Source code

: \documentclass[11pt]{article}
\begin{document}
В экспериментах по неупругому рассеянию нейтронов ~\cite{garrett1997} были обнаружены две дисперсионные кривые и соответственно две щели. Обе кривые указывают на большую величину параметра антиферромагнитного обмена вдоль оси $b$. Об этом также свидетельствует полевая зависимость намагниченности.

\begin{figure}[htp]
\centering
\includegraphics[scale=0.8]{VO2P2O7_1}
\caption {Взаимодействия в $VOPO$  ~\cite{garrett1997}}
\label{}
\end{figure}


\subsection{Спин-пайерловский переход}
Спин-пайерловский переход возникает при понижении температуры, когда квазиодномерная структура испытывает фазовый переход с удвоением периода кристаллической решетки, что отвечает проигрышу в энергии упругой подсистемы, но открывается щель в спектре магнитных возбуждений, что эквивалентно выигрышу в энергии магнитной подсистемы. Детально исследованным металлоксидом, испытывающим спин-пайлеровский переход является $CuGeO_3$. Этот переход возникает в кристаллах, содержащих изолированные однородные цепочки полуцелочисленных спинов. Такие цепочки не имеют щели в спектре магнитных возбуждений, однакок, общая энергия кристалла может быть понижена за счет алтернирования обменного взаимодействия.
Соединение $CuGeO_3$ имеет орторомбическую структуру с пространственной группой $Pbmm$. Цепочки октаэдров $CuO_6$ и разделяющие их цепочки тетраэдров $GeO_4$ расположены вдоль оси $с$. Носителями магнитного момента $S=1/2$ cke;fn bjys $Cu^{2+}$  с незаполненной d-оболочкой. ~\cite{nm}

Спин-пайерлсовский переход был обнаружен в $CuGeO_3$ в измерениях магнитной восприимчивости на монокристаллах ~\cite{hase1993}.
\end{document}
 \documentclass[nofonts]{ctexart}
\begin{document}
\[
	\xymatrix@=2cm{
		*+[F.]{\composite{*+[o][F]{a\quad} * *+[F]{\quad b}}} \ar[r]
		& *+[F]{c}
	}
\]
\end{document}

- _DIRECTIONS FOR THIS TASK_:
Transcribe the entire listing without a single omission.

- _FINISHED TASK_:
Source code

: \documentclass[11pt]{article}
\begin{document}
В экспериментах по неупругому рассеянию нейтронов ~\cite{garrett1997} были обнаружены две дисперсионные кривые и соответственно две щели. Обе кривые указывают на большую величину параметра антиферромагнитного обмена вдоль оси $b$. Об этом также свидетельствует полевая зависимость намагниченности.

\begin{figure}[htp]
\centering
\includegraphics[scale=0.8]{VO2P2O7_1}
\caption {Взаимодействия в $VOPO$  ~\cite{garrett1997}}
\label{}
\end{figure}


\subsection{Спин-пайерловский переход}
Спин-пайерловский переход возникает при понижении температуры, когда квазиодномерная структура испытывает фазовый переход с удвоением периода кристаллической решетки, что отвечает проигрышу в энергии упругой подсистемы, но открывается щель в спектре магнитных возбуждений, что эквивалентно выигрышу в энергии магнитной подсистемы. Детально исследованным металлоксидом, испытывающим спин-пайлеровский переход является $CuGeO_3$. Этот переход возникает в кристаллах, содержащих изолированные однородные цепочки полуцелочисленных спинов. Такие цепочки не имеют щели в спектре магнитных возбуждений, однакок, общая энергия кристалла может быть понижена за счет алтернирования обменного взаимодействия.
Соединение $CuGeO_3$ имеет орторомбическую структуру с пространственной группой $Pbmm$. Цепочки октаэдров $CuO_6$ и разделяющие их цепочки тетраэдров $GeO_4$ расположены вдоль оси $с$. Носителями магнитного момента $S=1/2$ cke;fn bjys $Cu^{2+}$  с незаполненной d-оболочкой. ~\cite{nm}

Спин-пайерлсовский переход был обнаружен в $CuGeO_3$ в измерениях магнитной восприимчивости на монокристаллах ~\cite{hase1993}.
\end{document}
 \documentclass[nofonts]{ctexart}
\begin{document}
\[
	\xymatrix@=2cm{
		*+[F.]{\composite{*+[o][F]{a\quad} * *+[F]{\quad b}}} \ar[r]
		& *+[F]{c}
	}
\]
\end{document}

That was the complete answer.